Practical realities such as budget constraints and inter-dependency
in the products’ values, in the case of multiple products, can make bidding in
a sealed-bid auction exceedingly difficult unless the auctioneer allows the
bidders to express these constraints in their sealed bids, which in turn can
make it difficult to determine the winners.
·
Example
Often used for refinancing credit and foreign exchange,
among other (primarily financial) venues.
6.
Vickrey
Auction – Second price, sealed bid
·
Mechanism
Bidders submit sealed envelopes in one round of bid
submission. The highest bidder wins the item, but at the price offered by the
second-highest bidder (or, in a multiple-item case, the highest
unsuccessful bid).
·
Strengths
The Vickrey auction gives bidders an incentive to bid their
true value and allows for a focus on life cycle costing. The two-step approach
can balance price and value in a manner that does not complicate the process
and helps alleviate the practice of awarding business on the basis of the price
tag only.
·
Weaknesses
The approach does not allow for price discovery and
there is a risk that sellers use shill bids to increase profits – something that
the buyer will need to be aware of.
·
Example
This type of auction is rarely used aside from setting the
foreign exchange rates in some African countries.
7.
Elimination
(aka survival) Auction
·
Mechanism
Multi-round sealed-bid auctions in which low bids are
successively eliminated in every round with the low-bid price announced and
needing to be met or exceeded in subsequent rounds
In the first round, all bidders submit a sealed bid. As a
function of these bids, the auctioneer announces which bidders “survive” to the
second round, a minimum bid for the second round, and, most importantly, all
losing bids. In the final round of a survival auction the remaining bidders
have seen bids submitted by all of the others and as such have some sense of the
information possessed by the others.
·
Strengths
This approach combines the speed and predictability of
sealed-bid auctions with the desirable properties of ascending-bid auctions.
·
Weaknesses
This isn't really an event favoured by buyers or sellers
owing to the nature of the way the event is run.
-----------------------
It is always possible of course to run a series of or a “multi-phase”

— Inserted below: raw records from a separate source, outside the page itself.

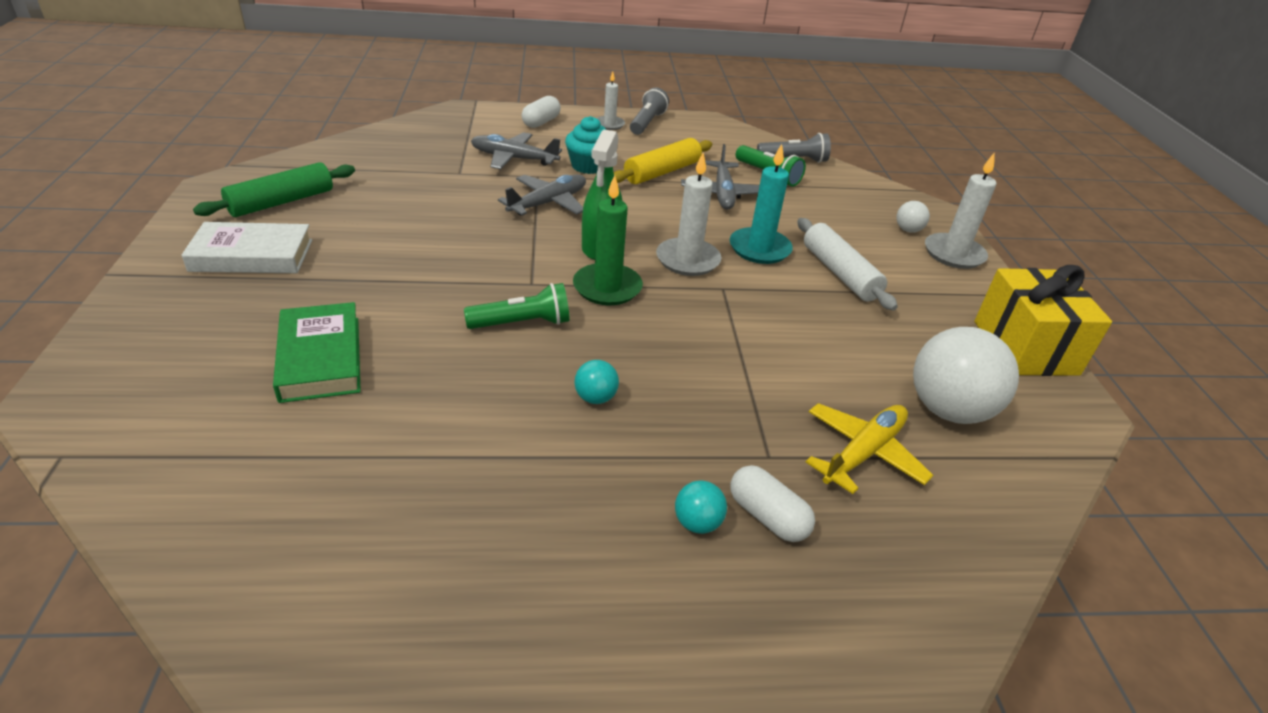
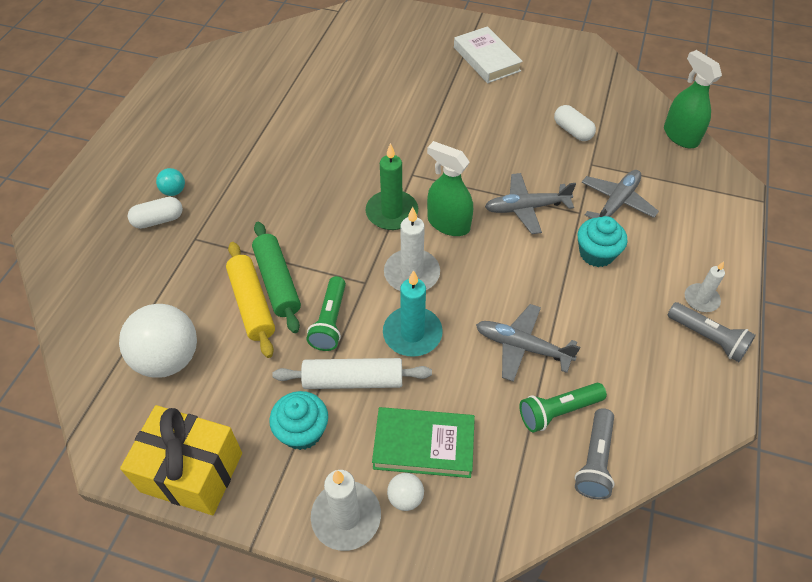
camera: 115 degrees right, 15 degrees up
(252, 255) = (486, 59): white book -> white book turned 45 degrees counterclockwise
(282, 202) = (555, 72): green rolling pin -> green rolling pin (277, 282)
(321, 358) = (371, 80): green book -> green book (423, 445)
(395, 130) = (680, 136): none -> green spray bottle
(522, 323) = (368, 161): green flashlight -> green flashlight (330, 321)
(541, 122) = (704, 241): white capsule -> white capsule (572, 131)
(548, 203) = (526, 208): grey plane -> grey plane turned 105 degrees clockwise
(595, 398) = (283, 177): turquoise ball -> none
(662, 172) = (577, 310): yellow rolling pin -> yellow rolling pin (252, 304)
(863, 453) = (167, 285): yellow plane -> none
(916, 291) = (302, 431): none -> turquoise cupcake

auction, which may involve moving from a reverse English auction into a sealed
bid or vice-versa etc. There are also probably multiple auction formats that I
have not described in full detail here which I’d love to hear about!
I think the
principle though is that there is an opportunity amongst the procurement community
to vary their approach to the use of eAuctions and I hope this blog has provided
a rough overview of the events available. In the next blog I will be discussing
the ideal process to follow when setting up an eAuction and the potential pitfalls
to avoid for both buyers and sellers.